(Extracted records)
——————

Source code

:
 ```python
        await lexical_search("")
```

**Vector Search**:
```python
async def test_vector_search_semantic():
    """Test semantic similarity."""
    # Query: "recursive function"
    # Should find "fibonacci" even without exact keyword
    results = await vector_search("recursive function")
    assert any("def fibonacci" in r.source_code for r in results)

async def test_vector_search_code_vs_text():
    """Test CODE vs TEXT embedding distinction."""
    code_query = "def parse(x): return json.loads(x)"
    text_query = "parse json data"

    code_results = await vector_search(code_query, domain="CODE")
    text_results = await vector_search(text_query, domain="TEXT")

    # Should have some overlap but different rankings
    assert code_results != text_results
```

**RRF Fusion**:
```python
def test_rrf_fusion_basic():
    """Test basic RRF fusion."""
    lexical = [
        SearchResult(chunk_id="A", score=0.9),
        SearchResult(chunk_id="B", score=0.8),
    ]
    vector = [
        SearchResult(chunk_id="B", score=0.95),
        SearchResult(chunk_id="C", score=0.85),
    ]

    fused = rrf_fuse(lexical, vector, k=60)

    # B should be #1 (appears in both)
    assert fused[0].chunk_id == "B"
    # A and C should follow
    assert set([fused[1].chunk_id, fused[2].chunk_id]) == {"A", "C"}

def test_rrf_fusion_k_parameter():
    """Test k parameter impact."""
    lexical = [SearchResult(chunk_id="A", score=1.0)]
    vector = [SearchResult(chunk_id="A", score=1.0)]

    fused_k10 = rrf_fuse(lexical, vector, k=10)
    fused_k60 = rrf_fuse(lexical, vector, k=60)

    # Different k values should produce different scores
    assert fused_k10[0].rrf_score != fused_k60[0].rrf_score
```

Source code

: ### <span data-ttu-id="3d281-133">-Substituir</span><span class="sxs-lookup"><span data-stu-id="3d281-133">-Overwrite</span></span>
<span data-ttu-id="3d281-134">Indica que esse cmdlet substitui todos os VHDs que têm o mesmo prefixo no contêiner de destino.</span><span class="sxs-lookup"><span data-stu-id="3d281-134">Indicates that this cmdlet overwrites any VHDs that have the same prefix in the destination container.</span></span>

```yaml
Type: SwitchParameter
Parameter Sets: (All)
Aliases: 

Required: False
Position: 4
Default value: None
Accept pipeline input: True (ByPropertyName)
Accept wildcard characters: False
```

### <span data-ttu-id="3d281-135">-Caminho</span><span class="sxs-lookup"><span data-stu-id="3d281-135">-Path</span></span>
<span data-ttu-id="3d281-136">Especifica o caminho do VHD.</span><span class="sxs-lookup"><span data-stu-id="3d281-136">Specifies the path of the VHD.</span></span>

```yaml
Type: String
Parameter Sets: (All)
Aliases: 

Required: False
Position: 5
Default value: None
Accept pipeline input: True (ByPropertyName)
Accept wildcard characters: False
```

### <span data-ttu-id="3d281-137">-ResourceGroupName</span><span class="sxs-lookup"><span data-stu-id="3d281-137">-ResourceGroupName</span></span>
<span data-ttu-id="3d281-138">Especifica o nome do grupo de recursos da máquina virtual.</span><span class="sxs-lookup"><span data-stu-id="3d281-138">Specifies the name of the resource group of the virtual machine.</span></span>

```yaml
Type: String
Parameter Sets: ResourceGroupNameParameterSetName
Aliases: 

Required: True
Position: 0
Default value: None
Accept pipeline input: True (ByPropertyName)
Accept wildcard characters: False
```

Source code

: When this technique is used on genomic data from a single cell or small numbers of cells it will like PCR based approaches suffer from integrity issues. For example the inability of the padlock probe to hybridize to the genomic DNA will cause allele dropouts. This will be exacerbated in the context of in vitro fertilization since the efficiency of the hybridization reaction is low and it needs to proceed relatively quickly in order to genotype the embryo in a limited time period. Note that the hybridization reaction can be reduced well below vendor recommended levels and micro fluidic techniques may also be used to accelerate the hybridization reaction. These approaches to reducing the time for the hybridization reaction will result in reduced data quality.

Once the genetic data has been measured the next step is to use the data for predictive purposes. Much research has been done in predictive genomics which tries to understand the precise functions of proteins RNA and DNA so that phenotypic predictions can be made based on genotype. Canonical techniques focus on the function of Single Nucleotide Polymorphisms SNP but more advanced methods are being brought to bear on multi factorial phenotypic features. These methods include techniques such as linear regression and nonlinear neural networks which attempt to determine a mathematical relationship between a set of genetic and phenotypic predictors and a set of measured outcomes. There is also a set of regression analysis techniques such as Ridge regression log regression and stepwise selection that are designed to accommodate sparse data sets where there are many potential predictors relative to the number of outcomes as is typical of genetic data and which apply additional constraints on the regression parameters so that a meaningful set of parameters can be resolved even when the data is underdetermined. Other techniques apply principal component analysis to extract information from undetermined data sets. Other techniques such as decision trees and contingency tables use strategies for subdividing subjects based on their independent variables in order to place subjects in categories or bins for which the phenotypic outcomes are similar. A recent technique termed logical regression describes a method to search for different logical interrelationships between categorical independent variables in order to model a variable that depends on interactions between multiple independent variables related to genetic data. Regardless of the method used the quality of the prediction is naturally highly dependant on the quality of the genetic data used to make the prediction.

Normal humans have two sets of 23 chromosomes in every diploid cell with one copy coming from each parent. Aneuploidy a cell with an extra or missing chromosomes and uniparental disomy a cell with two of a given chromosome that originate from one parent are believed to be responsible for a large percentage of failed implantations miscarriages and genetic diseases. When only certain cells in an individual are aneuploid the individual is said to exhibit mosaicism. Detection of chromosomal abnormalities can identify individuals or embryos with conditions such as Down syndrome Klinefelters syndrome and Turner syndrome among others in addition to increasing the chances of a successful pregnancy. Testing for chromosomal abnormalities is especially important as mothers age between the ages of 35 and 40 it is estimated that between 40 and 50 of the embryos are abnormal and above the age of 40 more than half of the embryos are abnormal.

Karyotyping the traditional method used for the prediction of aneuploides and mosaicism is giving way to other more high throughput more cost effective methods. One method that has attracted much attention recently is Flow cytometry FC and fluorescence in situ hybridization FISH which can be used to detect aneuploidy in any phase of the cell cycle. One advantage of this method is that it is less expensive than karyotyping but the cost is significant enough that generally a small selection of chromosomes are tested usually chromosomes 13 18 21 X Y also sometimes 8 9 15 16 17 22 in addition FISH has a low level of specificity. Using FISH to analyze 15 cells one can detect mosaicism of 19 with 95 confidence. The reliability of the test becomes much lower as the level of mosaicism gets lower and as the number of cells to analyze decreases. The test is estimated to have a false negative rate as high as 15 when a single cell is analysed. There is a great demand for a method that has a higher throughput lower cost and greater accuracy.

——————

• [Task]
How many lines of the entries include the string "async"? Answer with a number and no other words.

• [Solution to this problem]
2